Many believe that AI and radiologists will instead collaborate as humans are needed to interpret and determine or verify the right course of action for the patient based on the data retrieved from the machine. All agree that integration will require change.
“They’re going to have to become information managers,” said Brady Anderson, the senior director of new product development for enterprise imaging at Philips, in regard to AI placing more pressure on radiologists to learn new ways for analyzing and interpreting data.
Dr. Keith J. Dreyer, the vice chairman of radiology and director of the Center for Clinical Data Science at Massachusetts General Hospital, who led the presentation on AI, says that humans and machines work better together rather than separately, and that AI will instead change the perception of radiology.
"There are going to be a lot of algorithms to a lot of this stuff and there are going to be micro solutions that you need to put together," he said during his presentation. "When those come together, we don’t need to see thousands of numbers but they’re actually accurate numbers. They can go directly to the results of the EHR. But we should also have that access because we might have new data coming to us from this. So, I think people will probably look at this and will add value to the results we put back. This will probably be perceived as radiology, or could be.”

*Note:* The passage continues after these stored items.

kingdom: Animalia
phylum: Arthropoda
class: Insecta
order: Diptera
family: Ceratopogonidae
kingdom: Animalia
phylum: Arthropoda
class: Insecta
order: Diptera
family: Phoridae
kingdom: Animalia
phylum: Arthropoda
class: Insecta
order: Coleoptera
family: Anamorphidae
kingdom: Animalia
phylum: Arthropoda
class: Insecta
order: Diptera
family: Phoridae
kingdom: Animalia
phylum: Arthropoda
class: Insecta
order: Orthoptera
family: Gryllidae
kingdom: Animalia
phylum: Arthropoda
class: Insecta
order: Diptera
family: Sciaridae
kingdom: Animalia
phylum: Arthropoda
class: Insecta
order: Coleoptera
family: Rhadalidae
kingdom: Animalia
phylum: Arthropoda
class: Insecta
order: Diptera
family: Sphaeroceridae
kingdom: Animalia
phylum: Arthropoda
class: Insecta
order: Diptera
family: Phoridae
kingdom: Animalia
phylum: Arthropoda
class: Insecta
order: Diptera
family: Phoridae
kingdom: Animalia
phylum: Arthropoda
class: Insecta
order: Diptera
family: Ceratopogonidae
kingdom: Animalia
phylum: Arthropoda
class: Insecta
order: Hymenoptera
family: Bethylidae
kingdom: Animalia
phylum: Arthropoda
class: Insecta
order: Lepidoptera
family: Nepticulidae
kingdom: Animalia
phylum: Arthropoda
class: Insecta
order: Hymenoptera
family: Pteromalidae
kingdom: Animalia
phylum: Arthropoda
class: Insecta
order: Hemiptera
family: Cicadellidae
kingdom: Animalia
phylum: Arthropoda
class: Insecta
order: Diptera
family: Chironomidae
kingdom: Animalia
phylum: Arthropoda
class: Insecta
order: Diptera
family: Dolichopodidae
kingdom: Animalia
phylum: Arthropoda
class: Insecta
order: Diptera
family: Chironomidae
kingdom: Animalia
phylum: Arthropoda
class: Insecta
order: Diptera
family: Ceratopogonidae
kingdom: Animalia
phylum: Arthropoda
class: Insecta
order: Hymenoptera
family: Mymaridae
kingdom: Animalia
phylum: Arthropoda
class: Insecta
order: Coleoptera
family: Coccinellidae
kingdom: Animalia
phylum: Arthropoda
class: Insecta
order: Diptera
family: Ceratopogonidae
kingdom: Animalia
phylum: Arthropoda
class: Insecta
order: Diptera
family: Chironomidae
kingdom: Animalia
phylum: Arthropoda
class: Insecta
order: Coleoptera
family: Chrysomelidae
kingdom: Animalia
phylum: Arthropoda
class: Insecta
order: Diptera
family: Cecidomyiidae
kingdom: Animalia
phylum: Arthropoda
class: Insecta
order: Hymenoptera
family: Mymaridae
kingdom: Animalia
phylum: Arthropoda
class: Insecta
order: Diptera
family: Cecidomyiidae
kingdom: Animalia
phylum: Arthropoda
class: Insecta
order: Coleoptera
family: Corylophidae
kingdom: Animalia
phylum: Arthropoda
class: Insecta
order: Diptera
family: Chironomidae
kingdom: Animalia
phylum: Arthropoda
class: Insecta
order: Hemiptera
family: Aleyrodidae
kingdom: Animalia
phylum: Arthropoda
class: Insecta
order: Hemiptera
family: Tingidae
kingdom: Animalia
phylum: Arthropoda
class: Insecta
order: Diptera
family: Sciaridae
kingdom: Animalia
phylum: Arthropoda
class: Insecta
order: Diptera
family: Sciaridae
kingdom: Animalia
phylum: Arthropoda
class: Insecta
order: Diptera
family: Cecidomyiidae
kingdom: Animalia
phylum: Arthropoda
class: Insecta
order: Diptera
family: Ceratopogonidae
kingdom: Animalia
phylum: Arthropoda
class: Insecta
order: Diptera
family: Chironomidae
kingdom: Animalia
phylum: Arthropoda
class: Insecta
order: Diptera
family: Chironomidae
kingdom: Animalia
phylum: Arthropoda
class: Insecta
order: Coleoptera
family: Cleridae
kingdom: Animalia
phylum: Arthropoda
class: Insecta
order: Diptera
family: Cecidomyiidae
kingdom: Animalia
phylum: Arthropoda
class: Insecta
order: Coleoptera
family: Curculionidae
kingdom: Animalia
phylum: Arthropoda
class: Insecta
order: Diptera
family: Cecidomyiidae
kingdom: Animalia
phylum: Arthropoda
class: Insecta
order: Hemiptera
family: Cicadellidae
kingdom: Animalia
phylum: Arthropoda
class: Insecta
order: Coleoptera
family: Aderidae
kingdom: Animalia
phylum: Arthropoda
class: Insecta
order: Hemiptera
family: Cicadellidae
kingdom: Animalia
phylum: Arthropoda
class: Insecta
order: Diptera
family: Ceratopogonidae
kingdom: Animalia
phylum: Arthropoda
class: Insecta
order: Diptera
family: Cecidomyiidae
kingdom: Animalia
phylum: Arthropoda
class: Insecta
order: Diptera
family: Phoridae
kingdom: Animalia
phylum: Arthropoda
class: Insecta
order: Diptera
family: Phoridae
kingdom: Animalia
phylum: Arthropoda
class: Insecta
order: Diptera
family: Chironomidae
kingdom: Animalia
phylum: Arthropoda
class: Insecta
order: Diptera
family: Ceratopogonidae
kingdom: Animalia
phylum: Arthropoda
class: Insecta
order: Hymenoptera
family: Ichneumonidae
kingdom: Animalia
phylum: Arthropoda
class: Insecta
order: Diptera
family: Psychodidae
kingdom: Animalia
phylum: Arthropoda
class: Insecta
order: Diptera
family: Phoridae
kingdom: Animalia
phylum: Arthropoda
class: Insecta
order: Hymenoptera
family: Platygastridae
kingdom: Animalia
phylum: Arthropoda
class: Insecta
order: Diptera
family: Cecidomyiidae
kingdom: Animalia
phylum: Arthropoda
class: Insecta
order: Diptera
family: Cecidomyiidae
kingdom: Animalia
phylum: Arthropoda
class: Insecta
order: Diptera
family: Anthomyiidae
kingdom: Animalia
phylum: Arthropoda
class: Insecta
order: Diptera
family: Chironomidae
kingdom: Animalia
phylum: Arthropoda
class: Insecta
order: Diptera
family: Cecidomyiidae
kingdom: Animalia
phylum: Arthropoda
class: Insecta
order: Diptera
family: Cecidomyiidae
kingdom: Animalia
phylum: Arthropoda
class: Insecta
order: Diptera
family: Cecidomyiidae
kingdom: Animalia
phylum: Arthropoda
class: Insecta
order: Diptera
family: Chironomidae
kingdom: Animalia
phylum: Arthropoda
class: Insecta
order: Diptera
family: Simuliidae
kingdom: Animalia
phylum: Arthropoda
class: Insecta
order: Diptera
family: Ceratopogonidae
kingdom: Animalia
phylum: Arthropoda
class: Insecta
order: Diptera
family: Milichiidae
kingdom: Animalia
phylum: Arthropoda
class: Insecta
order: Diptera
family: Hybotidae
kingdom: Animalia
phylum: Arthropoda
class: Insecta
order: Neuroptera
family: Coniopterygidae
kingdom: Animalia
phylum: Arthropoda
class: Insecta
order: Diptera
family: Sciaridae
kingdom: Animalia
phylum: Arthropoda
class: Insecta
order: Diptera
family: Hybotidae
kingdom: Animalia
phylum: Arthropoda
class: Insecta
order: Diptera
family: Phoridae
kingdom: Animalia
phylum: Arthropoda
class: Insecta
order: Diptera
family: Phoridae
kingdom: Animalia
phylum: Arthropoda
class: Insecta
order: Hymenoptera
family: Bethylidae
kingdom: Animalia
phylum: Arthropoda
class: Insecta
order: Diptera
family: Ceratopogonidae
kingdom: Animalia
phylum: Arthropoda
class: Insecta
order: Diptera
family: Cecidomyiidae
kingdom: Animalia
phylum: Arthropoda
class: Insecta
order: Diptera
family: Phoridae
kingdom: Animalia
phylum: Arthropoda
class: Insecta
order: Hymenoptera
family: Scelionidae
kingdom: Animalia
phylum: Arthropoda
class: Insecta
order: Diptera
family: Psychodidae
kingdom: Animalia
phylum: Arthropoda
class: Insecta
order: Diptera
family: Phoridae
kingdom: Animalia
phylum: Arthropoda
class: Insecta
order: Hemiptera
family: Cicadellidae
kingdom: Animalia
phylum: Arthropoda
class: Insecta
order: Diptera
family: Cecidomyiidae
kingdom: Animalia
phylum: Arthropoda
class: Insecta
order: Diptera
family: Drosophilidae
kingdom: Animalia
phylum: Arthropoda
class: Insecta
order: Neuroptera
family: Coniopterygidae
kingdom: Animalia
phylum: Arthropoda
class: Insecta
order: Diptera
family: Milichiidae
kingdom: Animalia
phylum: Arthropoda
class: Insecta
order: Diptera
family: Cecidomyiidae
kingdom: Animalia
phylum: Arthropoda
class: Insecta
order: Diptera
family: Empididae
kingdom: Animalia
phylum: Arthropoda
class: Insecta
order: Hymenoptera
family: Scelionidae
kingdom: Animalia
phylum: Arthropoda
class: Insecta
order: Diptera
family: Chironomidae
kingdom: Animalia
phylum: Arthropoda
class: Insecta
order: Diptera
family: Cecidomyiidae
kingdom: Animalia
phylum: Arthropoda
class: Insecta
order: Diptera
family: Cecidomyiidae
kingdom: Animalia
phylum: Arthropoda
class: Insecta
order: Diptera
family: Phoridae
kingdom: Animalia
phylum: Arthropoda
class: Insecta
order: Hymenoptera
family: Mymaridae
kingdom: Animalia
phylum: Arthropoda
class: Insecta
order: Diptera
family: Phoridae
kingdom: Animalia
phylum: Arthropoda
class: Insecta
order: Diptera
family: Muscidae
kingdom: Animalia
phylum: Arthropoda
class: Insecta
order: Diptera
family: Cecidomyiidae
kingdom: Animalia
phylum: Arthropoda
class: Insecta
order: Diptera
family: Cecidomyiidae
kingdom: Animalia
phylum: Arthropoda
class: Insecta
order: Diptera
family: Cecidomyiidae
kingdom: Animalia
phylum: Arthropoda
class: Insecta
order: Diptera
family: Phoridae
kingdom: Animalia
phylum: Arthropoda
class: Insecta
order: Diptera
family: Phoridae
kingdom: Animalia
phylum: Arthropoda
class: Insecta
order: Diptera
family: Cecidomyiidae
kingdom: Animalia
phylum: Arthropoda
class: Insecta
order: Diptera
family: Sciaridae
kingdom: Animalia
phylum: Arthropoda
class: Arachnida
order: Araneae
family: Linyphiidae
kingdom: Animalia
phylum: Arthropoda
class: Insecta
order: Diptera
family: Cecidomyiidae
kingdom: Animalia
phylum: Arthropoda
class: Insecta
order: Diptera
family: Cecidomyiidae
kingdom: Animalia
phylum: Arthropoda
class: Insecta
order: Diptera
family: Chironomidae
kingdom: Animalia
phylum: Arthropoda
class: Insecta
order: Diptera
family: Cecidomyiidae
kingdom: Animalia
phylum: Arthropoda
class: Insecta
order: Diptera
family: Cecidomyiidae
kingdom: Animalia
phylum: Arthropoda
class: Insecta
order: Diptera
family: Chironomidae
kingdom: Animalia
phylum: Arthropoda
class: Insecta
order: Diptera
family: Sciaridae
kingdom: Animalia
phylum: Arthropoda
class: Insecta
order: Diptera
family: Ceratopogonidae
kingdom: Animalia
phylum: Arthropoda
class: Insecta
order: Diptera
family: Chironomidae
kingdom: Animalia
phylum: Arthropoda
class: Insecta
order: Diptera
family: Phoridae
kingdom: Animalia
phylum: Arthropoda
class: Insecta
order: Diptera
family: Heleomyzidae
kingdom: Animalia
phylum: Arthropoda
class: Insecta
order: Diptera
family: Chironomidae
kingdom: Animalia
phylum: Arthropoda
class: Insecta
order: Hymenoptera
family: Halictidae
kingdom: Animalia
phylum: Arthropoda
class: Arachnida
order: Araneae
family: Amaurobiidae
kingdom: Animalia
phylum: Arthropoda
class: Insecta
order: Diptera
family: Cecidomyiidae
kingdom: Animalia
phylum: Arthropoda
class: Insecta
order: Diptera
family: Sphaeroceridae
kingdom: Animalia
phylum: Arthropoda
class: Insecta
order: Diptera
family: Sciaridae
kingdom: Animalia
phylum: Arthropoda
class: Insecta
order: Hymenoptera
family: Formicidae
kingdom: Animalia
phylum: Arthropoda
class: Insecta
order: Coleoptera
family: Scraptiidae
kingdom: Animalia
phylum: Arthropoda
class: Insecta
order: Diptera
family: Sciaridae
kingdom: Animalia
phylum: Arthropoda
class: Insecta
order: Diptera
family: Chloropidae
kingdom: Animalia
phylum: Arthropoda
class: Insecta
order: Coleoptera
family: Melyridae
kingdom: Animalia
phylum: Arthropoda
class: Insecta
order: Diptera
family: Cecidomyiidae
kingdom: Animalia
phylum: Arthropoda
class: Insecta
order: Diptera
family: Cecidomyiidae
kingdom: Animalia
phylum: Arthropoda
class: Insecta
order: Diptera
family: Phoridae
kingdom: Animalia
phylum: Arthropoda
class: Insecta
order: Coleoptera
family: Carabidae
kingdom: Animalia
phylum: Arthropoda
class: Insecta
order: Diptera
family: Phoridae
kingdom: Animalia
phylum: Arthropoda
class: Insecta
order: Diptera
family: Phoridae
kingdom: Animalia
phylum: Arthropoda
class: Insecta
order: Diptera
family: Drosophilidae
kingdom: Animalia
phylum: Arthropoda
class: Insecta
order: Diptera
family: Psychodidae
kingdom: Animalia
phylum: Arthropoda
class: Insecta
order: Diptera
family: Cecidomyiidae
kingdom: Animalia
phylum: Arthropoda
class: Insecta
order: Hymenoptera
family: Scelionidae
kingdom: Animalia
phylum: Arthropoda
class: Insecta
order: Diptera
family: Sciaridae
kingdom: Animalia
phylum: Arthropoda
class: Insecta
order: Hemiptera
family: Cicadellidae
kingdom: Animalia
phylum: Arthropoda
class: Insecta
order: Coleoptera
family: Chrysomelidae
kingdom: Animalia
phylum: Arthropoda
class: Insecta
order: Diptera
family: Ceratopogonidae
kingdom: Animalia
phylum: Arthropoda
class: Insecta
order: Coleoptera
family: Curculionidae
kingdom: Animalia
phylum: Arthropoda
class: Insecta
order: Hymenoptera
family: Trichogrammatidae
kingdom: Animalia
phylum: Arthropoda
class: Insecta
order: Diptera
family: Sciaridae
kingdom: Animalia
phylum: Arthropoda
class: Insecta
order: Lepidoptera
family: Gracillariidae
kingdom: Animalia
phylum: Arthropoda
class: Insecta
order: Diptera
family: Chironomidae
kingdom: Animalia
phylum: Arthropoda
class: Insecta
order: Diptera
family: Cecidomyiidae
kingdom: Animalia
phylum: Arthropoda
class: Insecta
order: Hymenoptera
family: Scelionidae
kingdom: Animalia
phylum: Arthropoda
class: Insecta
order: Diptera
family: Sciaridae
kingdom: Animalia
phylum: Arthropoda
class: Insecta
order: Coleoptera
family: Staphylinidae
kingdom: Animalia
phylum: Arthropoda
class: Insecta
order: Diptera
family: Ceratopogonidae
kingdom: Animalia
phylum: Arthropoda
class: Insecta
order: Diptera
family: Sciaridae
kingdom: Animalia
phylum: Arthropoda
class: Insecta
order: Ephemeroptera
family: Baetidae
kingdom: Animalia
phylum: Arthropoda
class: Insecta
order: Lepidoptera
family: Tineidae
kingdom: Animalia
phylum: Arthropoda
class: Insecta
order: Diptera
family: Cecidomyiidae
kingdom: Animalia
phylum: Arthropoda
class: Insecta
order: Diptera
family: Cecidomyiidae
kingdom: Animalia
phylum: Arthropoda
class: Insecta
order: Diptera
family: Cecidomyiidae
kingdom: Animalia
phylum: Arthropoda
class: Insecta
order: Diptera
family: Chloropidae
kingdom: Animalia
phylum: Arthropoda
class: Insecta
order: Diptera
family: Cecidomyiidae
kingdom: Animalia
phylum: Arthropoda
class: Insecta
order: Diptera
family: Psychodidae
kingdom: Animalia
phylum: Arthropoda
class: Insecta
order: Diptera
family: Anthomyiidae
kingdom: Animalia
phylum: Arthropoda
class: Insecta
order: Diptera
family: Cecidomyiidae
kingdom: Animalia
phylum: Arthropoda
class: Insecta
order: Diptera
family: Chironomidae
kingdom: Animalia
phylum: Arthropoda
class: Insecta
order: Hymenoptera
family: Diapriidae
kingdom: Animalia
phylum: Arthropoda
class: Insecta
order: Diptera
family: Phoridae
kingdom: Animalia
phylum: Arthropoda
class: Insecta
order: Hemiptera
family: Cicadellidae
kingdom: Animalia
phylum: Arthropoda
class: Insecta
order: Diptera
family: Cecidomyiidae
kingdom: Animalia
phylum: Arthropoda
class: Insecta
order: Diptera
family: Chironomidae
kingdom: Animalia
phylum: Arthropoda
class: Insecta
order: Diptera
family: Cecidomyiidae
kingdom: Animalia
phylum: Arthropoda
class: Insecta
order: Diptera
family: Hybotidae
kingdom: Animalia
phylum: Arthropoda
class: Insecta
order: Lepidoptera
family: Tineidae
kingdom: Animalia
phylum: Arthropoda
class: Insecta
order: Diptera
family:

Other topics addressed included what radiologists desired most from the use of AI technology, such as the ability to synthesize and read images and studies at a faster rate and retrieve specific forms of data from patient records. There were also discussions on the origin and structure of AI, in what countries is it expected to develop the most, and the impact it would have on competition between health care organizations and big companies, such as Google and Amazon.